Closed tjuwyh closed 4 years ago

tjuwyh commented 4 years ago

Hi, Gitsamshi! Thanks for your work and the kind reply in previous issus. I just wanted to confirm some simple information about training setting, as I didn't see them in the paper/repo.

  1. I am running on a single 1080Ti and the batch size is set to 64, it consumes around 10GB of GPU memory and that each epoch takes ~1 hour in the XE step. Does this match your training time/memory usage?
  2. Besides, I didn't use the raw batch size (128) since would run out of the memory of GPU, would this change affect the performances a lot? Because I found that when I training a model under this setting, the performance reach a plateau (cider: 1.01) early (about 3~4 epochs). Does it means I did something wrong?
  3. By the way, would you be so generous to share some advice or tricks if I wish to reproduce the performances in the paper?
Gitsamshi commented 4 years ago

Thank you for asking. 1 Yes, I run it on Titan with 24 GB GPU, the time per epoch is within a reasonable range 2 No, it won't affect results much. And it would reach around 1.02 in 3~4, 1.10 in 10, 1.15 in 20, 1.16 in 30, 1.165 in 40 epochs on the validation set, Just keep training for more epochs (35-40) to get the results in the paper.

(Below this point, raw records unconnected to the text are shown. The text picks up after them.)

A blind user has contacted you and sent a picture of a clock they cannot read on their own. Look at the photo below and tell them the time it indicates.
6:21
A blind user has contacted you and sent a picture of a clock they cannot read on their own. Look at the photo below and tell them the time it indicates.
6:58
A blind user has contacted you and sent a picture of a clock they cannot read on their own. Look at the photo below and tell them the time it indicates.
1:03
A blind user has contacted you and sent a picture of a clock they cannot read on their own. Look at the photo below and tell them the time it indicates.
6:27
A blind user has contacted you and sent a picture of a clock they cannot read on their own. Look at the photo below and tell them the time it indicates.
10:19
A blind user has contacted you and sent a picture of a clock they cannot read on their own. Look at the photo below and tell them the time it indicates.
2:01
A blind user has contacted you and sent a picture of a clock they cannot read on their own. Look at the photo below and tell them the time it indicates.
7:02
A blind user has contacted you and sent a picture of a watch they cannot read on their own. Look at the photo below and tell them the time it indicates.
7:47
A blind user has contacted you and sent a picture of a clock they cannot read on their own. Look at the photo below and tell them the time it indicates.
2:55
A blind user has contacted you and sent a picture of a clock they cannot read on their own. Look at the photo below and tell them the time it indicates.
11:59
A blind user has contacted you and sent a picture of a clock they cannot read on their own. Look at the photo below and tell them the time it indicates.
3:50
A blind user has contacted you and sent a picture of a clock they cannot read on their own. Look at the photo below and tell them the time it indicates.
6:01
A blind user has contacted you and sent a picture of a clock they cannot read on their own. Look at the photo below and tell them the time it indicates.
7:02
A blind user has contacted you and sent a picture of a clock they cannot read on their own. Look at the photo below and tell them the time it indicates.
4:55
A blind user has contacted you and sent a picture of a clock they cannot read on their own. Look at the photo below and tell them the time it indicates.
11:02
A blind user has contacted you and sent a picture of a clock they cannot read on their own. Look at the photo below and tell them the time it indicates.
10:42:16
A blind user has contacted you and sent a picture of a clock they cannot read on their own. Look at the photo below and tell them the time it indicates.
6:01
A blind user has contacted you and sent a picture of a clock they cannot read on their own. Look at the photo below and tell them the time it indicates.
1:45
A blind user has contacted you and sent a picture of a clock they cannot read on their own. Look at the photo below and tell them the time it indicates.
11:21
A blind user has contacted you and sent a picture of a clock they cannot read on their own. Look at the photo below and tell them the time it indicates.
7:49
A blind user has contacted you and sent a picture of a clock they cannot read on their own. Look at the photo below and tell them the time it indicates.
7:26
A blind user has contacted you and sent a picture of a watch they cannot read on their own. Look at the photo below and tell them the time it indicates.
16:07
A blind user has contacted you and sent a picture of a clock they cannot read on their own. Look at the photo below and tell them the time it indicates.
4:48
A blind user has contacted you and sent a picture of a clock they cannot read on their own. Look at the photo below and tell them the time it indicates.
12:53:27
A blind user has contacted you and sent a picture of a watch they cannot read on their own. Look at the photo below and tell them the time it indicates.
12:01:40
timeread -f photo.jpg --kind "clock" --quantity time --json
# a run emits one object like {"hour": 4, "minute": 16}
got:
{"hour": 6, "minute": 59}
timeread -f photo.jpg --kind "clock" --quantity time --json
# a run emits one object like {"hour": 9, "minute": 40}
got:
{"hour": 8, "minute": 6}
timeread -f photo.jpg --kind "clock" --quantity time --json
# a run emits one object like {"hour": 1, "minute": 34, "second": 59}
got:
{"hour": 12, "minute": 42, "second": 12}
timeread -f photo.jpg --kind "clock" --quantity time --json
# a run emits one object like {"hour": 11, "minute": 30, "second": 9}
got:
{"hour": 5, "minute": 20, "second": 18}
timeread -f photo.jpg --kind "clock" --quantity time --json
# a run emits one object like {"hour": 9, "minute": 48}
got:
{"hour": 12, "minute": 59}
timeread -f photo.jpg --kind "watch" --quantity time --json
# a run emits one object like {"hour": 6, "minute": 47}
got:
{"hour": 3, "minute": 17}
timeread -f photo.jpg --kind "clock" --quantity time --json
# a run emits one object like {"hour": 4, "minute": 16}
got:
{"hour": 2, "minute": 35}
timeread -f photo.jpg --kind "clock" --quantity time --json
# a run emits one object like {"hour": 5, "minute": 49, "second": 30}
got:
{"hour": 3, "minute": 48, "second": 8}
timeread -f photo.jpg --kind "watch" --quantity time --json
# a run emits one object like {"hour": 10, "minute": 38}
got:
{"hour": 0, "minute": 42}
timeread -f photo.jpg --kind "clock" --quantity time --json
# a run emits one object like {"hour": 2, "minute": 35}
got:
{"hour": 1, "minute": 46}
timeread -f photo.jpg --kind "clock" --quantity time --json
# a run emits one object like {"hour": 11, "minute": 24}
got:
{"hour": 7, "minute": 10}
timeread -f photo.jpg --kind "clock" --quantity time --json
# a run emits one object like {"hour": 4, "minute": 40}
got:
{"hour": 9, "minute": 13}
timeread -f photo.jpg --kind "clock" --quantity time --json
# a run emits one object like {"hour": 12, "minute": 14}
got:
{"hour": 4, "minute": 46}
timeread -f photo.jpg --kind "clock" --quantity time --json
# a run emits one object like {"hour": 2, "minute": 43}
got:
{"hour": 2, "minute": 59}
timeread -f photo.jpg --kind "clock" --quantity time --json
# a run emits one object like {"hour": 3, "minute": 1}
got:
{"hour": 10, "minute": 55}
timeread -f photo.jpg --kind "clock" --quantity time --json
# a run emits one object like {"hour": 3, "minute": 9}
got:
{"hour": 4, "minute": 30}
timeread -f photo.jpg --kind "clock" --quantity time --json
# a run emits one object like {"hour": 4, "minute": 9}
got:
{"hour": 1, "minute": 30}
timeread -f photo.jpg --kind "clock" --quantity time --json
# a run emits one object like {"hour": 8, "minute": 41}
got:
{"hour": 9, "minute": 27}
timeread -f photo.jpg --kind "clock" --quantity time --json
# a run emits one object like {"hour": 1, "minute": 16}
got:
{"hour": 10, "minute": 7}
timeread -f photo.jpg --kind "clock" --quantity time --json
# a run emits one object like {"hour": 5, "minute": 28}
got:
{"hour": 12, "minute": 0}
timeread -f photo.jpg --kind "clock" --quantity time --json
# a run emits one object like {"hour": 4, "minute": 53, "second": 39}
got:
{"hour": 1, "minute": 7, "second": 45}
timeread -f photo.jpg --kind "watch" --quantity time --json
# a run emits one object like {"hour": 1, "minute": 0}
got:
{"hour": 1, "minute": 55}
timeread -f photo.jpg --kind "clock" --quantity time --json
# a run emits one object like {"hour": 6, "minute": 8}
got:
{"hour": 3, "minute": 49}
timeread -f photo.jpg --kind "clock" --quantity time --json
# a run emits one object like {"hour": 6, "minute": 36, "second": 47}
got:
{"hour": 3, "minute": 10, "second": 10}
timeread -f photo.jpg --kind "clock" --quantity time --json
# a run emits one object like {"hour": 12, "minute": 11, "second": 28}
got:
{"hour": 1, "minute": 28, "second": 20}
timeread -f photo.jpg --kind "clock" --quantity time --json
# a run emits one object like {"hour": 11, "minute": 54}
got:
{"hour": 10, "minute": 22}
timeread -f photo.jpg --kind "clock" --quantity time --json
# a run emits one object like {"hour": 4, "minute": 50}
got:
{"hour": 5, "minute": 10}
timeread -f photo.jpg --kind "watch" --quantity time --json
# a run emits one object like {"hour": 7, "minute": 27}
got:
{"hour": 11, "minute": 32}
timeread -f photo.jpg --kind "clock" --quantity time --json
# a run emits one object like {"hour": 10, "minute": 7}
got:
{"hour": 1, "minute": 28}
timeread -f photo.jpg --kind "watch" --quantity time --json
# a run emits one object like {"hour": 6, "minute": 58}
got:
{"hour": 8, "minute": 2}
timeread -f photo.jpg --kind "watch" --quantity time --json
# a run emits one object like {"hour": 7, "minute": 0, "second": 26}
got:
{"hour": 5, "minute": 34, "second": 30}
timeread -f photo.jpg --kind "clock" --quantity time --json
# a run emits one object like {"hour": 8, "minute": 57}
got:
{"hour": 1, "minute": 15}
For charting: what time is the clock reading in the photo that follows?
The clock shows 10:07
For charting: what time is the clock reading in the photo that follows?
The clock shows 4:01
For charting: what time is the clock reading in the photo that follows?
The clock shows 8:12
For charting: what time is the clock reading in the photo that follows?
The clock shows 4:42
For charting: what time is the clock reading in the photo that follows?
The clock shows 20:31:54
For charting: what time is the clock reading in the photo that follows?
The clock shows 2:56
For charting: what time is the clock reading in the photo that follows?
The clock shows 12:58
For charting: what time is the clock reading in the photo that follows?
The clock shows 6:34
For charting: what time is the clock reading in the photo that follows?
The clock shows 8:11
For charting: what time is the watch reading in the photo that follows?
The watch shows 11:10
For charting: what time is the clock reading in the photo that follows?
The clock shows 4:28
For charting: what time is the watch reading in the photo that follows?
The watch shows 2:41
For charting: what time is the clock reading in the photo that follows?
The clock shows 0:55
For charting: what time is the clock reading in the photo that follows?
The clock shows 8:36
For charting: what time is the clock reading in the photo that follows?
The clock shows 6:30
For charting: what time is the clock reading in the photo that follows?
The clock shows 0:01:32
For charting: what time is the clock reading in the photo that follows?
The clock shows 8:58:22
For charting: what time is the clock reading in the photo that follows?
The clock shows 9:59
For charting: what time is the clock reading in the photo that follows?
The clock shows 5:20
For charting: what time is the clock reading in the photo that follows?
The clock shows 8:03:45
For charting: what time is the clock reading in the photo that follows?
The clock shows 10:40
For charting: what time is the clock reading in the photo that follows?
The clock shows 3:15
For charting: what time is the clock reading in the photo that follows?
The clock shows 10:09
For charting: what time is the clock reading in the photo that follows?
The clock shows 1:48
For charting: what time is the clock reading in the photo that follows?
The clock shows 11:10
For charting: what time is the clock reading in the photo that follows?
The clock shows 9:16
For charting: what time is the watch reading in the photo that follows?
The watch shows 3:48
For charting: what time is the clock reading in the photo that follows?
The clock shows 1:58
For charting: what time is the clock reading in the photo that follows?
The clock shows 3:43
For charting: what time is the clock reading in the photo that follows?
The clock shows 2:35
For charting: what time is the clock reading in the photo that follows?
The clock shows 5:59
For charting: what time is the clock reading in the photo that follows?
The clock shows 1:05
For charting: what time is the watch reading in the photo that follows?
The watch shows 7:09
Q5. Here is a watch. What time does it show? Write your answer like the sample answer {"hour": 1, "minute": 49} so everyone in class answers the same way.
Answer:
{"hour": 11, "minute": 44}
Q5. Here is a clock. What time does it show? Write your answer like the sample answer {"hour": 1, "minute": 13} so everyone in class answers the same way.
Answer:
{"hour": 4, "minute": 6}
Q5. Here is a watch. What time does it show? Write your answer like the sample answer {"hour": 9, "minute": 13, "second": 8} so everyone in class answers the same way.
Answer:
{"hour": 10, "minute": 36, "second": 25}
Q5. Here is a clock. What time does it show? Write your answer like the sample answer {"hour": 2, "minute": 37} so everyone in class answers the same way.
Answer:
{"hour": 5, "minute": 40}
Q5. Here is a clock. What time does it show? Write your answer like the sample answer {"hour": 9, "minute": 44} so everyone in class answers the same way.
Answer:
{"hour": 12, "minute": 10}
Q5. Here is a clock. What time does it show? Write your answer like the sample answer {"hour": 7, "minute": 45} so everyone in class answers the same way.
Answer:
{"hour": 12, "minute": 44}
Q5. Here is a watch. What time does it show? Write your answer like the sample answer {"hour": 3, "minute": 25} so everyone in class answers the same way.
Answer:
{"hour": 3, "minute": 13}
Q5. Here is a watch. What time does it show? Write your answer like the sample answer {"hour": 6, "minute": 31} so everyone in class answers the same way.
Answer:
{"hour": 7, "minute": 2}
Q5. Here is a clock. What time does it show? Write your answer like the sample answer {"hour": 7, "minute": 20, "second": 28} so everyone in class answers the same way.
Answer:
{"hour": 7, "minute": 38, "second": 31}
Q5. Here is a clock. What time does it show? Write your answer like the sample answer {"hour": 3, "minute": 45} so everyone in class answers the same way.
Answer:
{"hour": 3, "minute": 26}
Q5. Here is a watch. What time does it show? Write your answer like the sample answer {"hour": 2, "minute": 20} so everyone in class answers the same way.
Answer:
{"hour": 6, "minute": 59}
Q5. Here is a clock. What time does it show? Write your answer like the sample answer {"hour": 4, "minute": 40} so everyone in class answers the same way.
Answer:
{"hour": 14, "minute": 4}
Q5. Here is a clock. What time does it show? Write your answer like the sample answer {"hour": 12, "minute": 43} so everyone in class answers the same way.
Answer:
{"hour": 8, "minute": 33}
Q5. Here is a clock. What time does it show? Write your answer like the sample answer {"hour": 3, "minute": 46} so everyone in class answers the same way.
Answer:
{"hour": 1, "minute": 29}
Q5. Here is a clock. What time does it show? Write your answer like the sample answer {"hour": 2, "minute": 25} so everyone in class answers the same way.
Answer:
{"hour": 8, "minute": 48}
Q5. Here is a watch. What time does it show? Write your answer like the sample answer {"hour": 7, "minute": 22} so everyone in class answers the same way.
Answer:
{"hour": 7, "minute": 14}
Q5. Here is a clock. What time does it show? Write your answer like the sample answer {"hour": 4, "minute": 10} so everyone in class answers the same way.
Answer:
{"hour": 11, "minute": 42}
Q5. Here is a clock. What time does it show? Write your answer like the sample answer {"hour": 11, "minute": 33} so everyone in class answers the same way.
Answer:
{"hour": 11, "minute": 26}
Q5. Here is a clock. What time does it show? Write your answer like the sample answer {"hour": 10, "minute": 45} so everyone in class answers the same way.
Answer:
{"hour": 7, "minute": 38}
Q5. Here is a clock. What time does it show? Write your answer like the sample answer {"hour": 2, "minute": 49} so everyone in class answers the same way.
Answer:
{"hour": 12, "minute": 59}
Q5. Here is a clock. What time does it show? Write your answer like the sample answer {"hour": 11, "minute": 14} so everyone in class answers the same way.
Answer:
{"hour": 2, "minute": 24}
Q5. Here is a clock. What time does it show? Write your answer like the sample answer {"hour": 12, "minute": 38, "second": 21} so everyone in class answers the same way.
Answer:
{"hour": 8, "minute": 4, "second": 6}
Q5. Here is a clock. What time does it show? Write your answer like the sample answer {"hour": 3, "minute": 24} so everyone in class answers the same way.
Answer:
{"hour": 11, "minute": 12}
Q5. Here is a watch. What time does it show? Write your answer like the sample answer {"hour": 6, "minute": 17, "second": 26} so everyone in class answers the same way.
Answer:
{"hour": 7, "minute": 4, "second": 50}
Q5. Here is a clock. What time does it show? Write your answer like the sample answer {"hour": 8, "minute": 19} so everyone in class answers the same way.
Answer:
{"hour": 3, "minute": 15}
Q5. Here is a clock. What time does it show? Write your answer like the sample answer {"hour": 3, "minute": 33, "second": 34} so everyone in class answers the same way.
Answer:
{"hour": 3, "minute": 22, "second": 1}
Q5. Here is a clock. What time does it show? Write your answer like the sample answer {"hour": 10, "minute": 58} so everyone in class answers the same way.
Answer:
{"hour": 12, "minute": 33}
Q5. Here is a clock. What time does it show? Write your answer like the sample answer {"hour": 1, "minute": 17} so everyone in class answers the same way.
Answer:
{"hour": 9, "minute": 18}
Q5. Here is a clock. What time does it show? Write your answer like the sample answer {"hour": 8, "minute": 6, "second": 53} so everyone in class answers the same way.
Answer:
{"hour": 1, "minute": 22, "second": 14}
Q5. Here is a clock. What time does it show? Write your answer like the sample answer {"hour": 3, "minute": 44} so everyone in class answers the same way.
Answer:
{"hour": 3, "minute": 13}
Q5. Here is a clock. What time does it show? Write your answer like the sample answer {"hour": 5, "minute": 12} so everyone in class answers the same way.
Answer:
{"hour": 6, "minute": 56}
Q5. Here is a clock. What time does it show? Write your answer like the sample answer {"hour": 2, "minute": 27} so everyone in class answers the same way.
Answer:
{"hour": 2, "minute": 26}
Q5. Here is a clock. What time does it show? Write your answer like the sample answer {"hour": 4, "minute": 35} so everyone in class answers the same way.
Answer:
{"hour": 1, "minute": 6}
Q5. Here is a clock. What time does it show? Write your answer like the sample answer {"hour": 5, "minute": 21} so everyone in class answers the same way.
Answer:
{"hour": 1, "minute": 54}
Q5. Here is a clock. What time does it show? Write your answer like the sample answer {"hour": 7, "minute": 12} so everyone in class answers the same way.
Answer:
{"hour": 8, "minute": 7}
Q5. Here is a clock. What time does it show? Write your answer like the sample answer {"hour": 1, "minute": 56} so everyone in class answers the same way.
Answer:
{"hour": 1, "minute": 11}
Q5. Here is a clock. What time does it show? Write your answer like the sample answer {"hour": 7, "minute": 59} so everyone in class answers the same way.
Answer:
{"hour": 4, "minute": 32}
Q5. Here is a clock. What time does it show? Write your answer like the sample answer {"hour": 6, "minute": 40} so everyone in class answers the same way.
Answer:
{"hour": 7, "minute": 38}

tjuwyh commented 4 years ago

Thank you for asking. 1 Yes, I run it on Titan with 24 GB GPU, the time per epoch is within a reasonable range 2 No, it won't affect results much. And it would reach around 1.02 in 3~4, 1.10 in 10, 1.15 in 20, 1.16 in 30, 1.165 in 40 epochs on the validation set, Just keep training for more epochs (35-40) to get the results in the paper.

Thanks for you kind reply, it really helps me out.